EXTRACTED MATERIAL:
%%

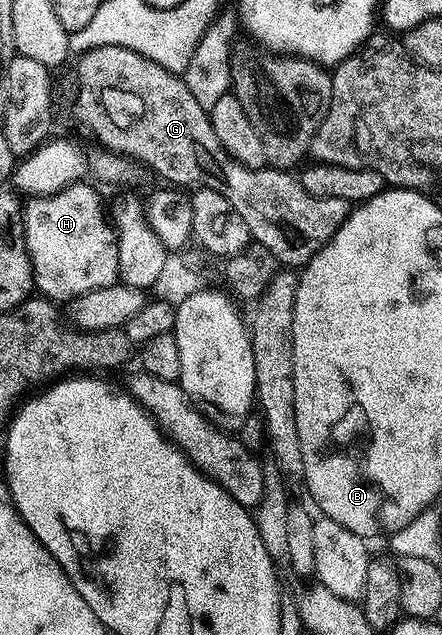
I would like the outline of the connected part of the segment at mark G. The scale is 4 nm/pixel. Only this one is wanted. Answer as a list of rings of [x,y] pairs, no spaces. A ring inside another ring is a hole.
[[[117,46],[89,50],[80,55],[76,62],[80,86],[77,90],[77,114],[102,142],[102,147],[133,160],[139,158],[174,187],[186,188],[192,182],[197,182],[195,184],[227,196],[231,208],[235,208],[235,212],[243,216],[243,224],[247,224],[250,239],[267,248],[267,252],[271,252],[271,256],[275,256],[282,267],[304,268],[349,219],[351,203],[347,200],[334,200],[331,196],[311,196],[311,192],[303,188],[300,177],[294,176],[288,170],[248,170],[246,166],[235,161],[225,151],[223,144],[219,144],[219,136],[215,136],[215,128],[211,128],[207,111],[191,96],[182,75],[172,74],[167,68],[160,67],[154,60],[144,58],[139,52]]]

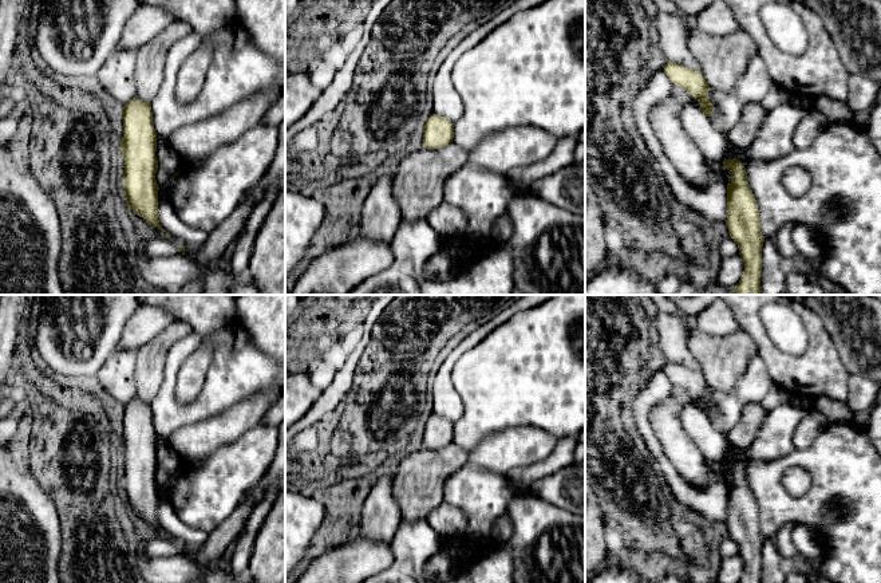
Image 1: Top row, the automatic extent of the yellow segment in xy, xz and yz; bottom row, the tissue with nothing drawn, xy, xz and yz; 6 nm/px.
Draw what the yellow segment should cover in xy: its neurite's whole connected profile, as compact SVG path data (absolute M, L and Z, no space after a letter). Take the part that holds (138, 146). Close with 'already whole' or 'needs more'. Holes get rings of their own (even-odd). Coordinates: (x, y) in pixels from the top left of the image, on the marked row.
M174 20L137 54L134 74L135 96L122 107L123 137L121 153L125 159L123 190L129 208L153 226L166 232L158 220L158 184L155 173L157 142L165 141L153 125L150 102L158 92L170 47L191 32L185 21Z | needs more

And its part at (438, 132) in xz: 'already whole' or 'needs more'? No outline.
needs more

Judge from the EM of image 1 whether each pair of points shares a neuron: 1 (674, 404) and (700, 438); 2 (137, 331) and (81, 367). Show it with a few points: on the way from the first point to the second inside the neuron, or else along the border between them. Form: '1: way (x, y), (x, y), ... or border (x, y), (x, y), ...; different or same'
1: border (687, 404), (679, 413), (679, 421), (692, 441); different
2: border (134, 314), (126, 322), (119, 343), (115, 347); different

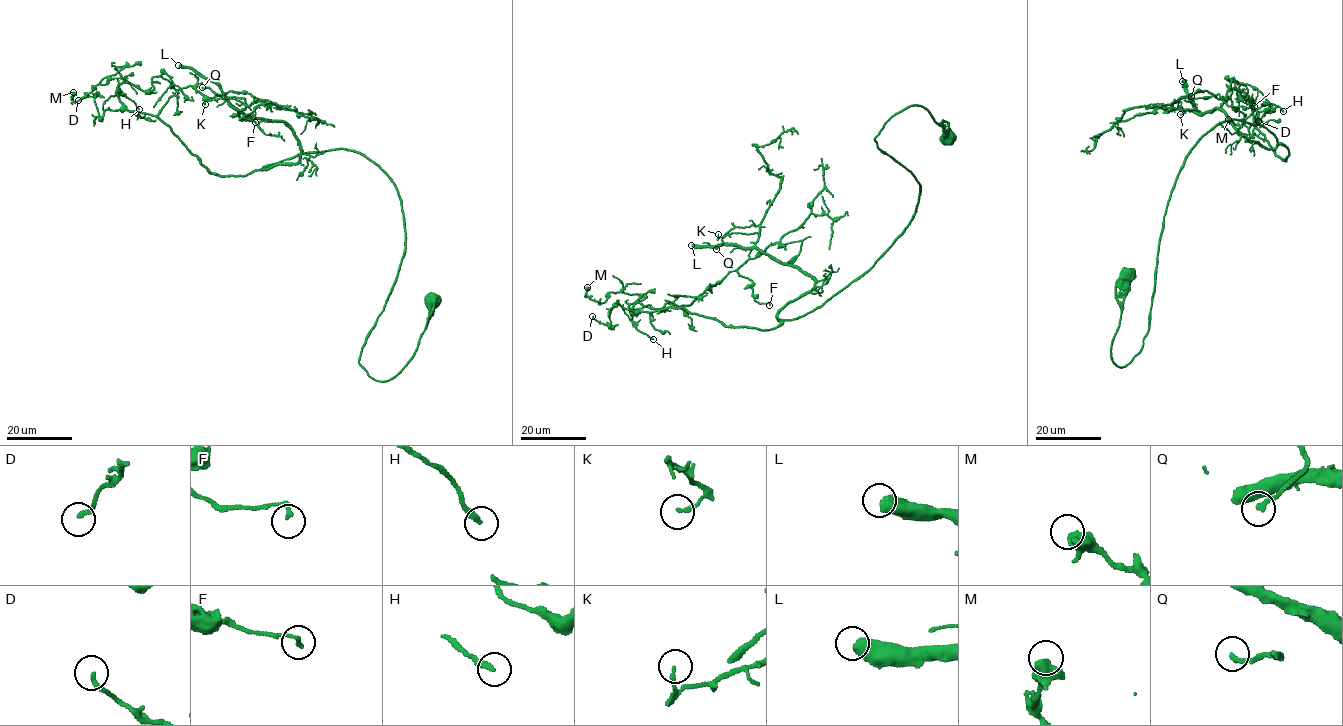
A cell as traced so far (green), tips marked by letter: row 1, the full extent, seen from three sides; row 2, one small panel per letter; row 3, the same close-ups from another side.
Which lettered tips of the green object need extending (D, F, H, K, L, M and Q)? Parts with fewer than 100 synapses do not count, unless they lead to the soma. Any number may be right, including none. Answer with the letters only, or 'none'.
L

%%

WHAT YOU SHOULD DO:
From the entries above, copy each line that holds "extent".

SOLUTION TO THE PROBLEM:
Image 1: Top row, the automatic extent of the yellow segment in xy, xz and yz; bottom row, the tissue with nothing drawn, xy, xz and yz; 6 nm/px.
A cell as traced so far (green), tips marked by letter: row 1, the full extent, seen from three sides; row 2, one small panel per letter; row 3, the same close-ups from another side.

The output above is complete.